Loss can be exceptionally difficult for children to understand as they are not always able to process the emotions and thoughts that follow, which is why it’s important that children have a strong support network at times of great upset.

Bereavement can be the death of a loved one, a friend or a pet, it could also be the loss of someone close to them, which can often be a result of divorce or separation of a child’s parents.

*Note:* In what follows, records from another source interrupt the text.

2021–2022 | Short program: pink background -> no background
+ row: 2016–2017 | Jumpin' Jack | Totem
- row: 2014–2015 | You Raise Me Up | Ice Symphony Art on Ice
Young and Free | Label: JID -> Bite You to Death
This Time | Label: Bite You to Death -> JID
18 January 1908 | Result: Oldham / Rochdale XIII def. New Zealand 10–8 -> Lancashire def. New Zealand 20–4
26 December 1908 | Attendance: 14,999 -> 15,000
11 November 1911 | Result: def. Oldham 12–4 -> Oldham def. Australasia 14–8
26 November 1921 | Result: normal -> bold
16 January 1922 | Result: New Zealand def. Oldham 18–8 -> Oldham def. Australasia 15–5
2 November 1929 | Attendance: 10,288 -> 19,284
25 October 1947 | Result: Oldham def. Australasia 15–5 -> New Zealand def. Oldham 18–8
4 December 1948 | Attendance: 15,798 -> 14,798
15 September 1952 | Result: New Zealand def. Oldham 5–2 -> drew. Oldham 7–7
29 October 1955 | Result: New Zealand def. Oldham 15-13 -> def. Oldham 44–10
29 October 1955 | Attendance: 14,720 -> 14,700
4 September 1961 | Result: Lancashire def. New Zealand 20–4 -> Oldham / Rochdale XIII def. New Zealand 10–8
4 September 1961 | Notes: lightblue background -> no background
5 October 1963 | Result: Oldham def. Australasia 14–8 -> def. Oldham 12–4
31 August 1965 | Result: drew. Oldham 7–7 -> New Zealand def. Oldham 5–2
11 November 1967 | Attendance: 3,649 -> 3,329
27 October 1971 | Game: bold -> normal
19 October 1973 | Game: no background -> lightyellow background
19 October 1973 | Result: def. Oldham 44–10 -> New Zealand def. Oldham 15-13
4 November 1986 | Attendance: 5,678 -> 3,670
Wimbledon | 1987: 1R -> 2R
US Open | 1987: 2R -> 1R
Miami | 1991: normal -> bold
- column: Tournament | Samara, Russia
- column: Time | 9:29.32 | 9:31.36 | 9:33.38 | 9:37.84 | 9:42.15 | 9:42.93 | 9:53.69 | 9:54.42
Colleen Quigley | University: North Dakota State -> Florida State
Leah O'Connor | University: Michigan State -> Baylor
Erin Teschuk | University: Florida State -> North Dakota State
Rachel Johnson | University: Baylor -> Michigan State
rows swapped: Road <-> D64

To help you further help the children in your care deal with the losses they face, we’ve put together the following advice:

  • Be there – Simply being there for a child suffering from loss can make the world of difference. Letting them know that they have someone to count on, who’s willing to listen or even distract them will be beneficial as they process their grief.
  • Listen and understand – Just as with adults, not all children will react the same way to loss. Some may cry and be upset, others won’t. Some may ask a lot of questions, others may want to be left alone. Give your child time to come to terms with their own emotions and don’t push them to react the way you’d expect.
  • Explain that it’s ok to feel confused, upset and angry – Without pressuring your child, you can still explain to them that it’s ok to talk about and express how they feel. Talk about your own feelings to let them know that grief affects adults too. For very young children, you could try using crafts and painting, so they can show you how they feel.
  • Explain if things will change – It’s important to prepare a child as best as possible for what happens next. This could include things like funerals, different living arrangements, different routines. Anything that will change because of their loss. Knowing about it sooner will give them more time to process the changes.
  • Encourage sharing of memories – Show your child that it’s important to remember someone even after they’re gone. You could exchange your favourite stories about the person/animal you’ve lost, paint or draw pictures of them, and look at photos or videos and talk about the things you remember.
  • Explain about funerals – If your child will be attending a funeral or other ritual, it’s important to explain what things will be like and what they might see, in as child-friendly a way as possible.
  • Communicate – Talk to the child’s parent/guardian to ensure that you’re consistent and supportive of the child’s needs.

Remember that you can also get help dealing with bereavement from your local GP as well as agencies or support groups who specialise in grief and loss.